How much focus does the clinic put on rehabilitation?
What impression do you have about the level of service and support at the clinic?
A HearPeers mentor can tell you what to look out for when choosing an implant centre.
You or your child will be given comprehensive tests by a medical team to assess suitability for an implant. This will involve a series of appointments. Besides hearing tests, these will include fitness for surgery, internal ear structure, the presence of a functioning auditory nerve, and how likely you or your child are to benefit from the implant. Both children and adults will usually need a trial period of three months with hearing aids, too.
Questions to ask the audiology team
Here are a few basic questions but you probably have many more of your own to add:
What is the cause of my/my child’s deafness?
What is the degree of my/my child’s deafness?
What are the alternatives to implants?
Will my child develop good spoken language without implants?
How likely is it that my child will be able to attend mainstream school without having implants?
What benefits should I/my child gain from the implant
What does surgery involve?
How many hearing implant surgeries has the surgeon performed?
What is the surgeon’s success rate and how does this compare to the success rate of other surgeons?
What are the risks of the surgery and how do they relate to me/my child?
What will happen after surgery?
What will the rehabilitation or auditory training process involve?
What are the main differences between the implant brands available?
How does the reliability data between the brands compare?
A HearPeers mentor can tell you more about the assessment process for hearing implants.
Medication examination – This will involve an overall fitness assessment for surgery and examination of your ears. You’ll probably need either a CT (computerised tomography) or MRI (magnetic resonance imaging) scan to examine the internal ear structure.
Hearing tests – Read more about the hearing tests you may undergo here. In word recognition tests, it’s important not to guess the answers, else you may be denied an implant that could help you, because you might score too high. It may be tempting for you to do this if you’re used to guessing words in everyday life. If you are denied an implant, you have the opportunity to be re-tested.
What does a hearing implant assessment for adults involve?

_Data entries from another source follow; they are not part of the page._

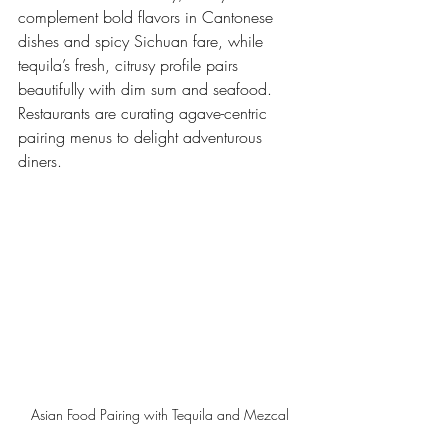
complement bold flavors in Cantonese 
dishes and spicy Sichuan fare, while 
tequila’s fresh, citrusy profile pairs 
beautifully with dim sum and seafood. 
Restaurants are curating agave-centric 
pairing menus to delight adventurous 
diners.
Asian Food Pairing with Tequila and Mezcal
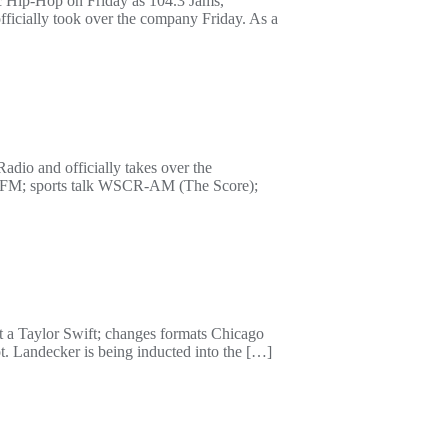
c Hip-Hop on Friday as 104.3 Jams,
ficially took over the company Friday. As a
dio and officially takes over the
S-FM; sports talk WSCR-AM (The Score);
ot a Taylor Swift; changes formats Chicago
t. Landecker is being inducted into the […]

Auditory brainstem response test – Electrodes are attached to your head and pick up your auditory nerve’s responses to sound. It’s useful for assessing people with profound hearing loss and is totally painless.
An assessment of your hearing aids if you wear them and a hearing aid trial if you don’t.

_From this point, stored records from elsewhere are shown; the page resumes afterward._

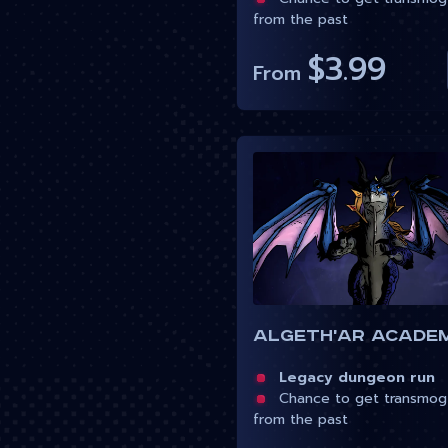
from the past
$3.99
From
Algeth'ar Acade
Legacy dungeon run
Chance to get transmog
from the past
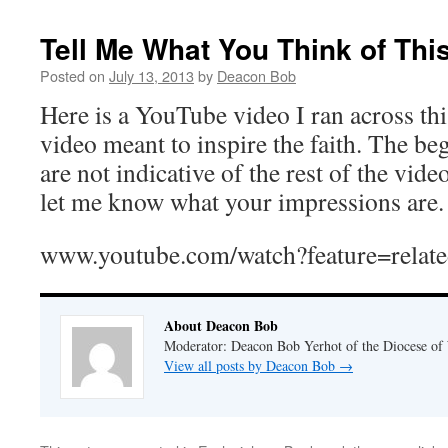
Tell Me What You Think of Thi
Posted on
July 13, 2013
by
Deacon Bob
Here is a YouTube video I ran across thi
video meant to inspire the faith. The b
are not indicative of the rest of the vide
let me know what your impressions are.
www.youtube.com/watch?feature=re
About Deacon Bob
Moderator: Deacon Bob Yerhot of the Diocese of
View all posts by Deacon Bob
→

Lip reading assessment to see how much you currently rely on lip reading.
Full explanation of what’s involved, and counselling to make sure that your expectations are realistic.
What does a hearing implant assessment for children involve?
Children are assessed according to whether their speech, language and listening skills are appropriate for their age, developmental stage and cognitive skills. This is very detailed and may take some time. It will involve:
The cochlear implant team will visit your child at home and school. There will be assessments of language, communication, education and expectations by the advisory teachers, speech and language therapists and psychologists.
Auditory brainstem response test – Electrodes are attached to your child’s head to measure their auditory nerve’s responses to sound. It’s totally painless.
A CT (computerised tomography) scan and possibly an MRI (magnetic resonance imaging) scan will be carried out to examine the internal structures of the ear.
Application for NHS funding
There are very clear NICE guidelines for cochlear implants. If you or your child fit the criteria, a funding application will be made. The surgical procedures will be explained and you’ll be shown options for your implant devices.